Friday, May 22, 2009

You may just want to LOOK smarter

So because of these economic times, I've had to cancel my subscription to the New York Times. It is ok though, since I never really read the thing anyway. Actually, the Time's main function in my life was to help me look smarter. Which it did. When I would bring the paper onto the subway, even unread, I would get stares of admiration at the thought that I would be enjoying such a high-end publication. All bets were off as soon as I would try to open the thing and do the classic refold, only to drop the paper all over the subway floor. This would dash any hopes I had to impress people with my intellectual ability.

So in lieu of the paper and ink version of my intellectual status, I am now carrying the free bag that I received with my subscription.

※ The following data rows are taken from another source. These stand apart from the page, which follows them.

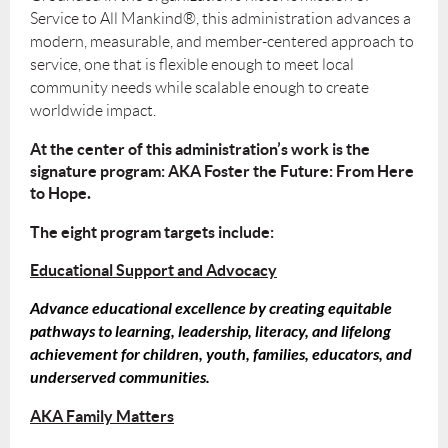
Service to All Mankind®, this administration advances a
modern, measurable, and member-centered approach to
service, one that is flexible enough to meet local
community needs while scalable enough to create
worldwide impact.
At the center of this administration’s work is the
signature program:
AKA Foster the Future: From Here
to Hope
.
The eight program targets include:
Educational Support and Advocacy
Advance educational excellence by creating equitable
pathways to learning, leadership, literacy, and lifelong
achievement for children, youth, families, educators, and
underserved communities.
AKA Family Matters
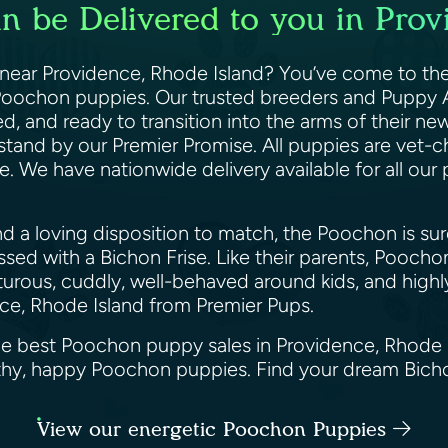
 be Delivered to you in Prov
ear Providence, Rhode Island? You’ve come to the 
y Poochon puppies. Our trusted breeders and Puppy 
d, and ready to transition into the arms of their ne
stand by our Premier Promise. All puppies are vet-
. We have nationwide delivery available for all our
and a loving disposition to match, the Poochon is sur
sed with a Bichon Frise. Like their parents, Poocho
urous, cuddly, well-behaved around kids, and highly 
ce, Rhode Island from Premier Pups.
the best Poochon puppy sales in Providence, Rhode 
althy, happy Poochon puppies. Find your dream Bic
View our energetic Poochon Puppies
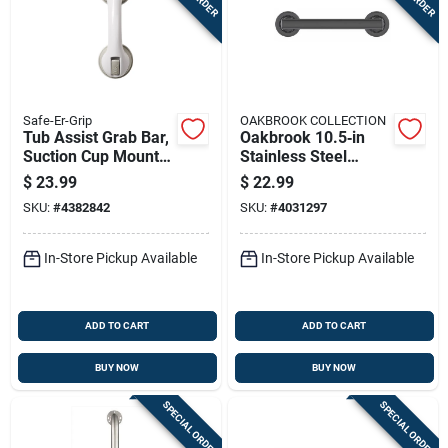
Safe-Er-Grip
OAKBROOK COLLECTION
Tub Assist Grab Bar,
Oakbrook 10.5‑in
Suction Cup Mount,
Stainless Steel
11.5-in.
Ada‑compliant Grab
$
23.99
$
22.99
Bar – Rust‑resistant
SKU:
#
4382842
SKU:
#
4031297
Safety Rail
In-Store Pickup Available
In-Store Pickup Available
ADD TO CART
ADD TO CART
BUY NOW
BUY NOW
SPECIAL ORDER
SPECIAL ORDER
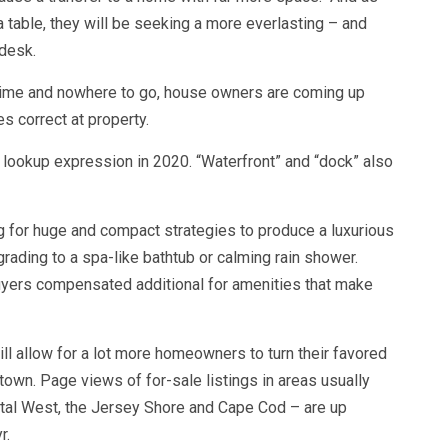
ea table, they will be seeking a more everlasting – and
 desk.
time and nowhere to go, house owners are coming up
es correct at property.
 lookup expression in 2020. “Waterfront” and “dock” also
g for huge and compact strategies to produce a luxurious
ading to a spa-like bathtub or calming rain shower.
uyers compensated additional for amenities that make
ll allow for a lot more homeowners to turn their favored
town. Page views of for-sale listings in areas usually
ital West, the Jersey Shore and Cape Cod – are up
r.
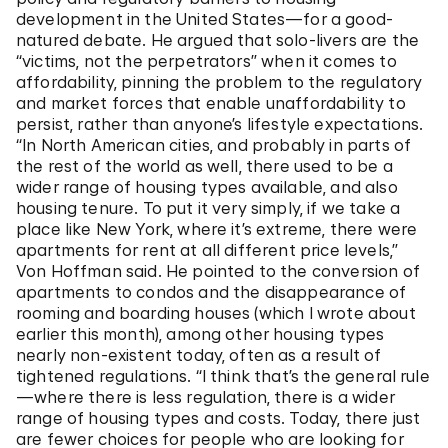
development in the United States—for a good-
natured debate. He argued that solo-livers are the
“victims, not the perpetrators” when it comes to
affordability, pinning the problem to the regulatory
and market forces that enable unaffordability to
persist, rather than anyone’s lifestyle expectations.
“In North American cities, and probably in parts of
the rest of the world as well, there used to be a
wider range of housing types available, and also
housing tenure. To put it very simply, if we take a
place like New York, where it’s extreme, there were
apartments for rent at all different price levels,”
Von Hoffman said. He pointed to the conversion of
apartments to condos and the disappearance of
rooming and boarding houses (which I wrote about
earlier this month), among other housing types
nearly non-existent today, often as a result of
tightened regulations. “I think that’s the general rule
—where there is less regulation, there is a wider
range of housing types and costs. Today, there just
are fewer choices for people who are looking for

This contains; My peanut butter sandwich, my copy of The Queens Ledger news paper(no folding issues here), and a slew of the Recycled Pens that UPG has been using as our self promo.

The bag itself has a nice design and a beveled bottom for holding... Probably a newspaper. As far as the handles go, I like the look of them, but if the bag has some weight to it the metal ring handles induce arthritic pain in the hands. The colors are good, and the embroidered logo looks nice too. And there is a nice little zippered pocket on the inside.


  1. Your company should consider bags that simply state "I'm smarter than you."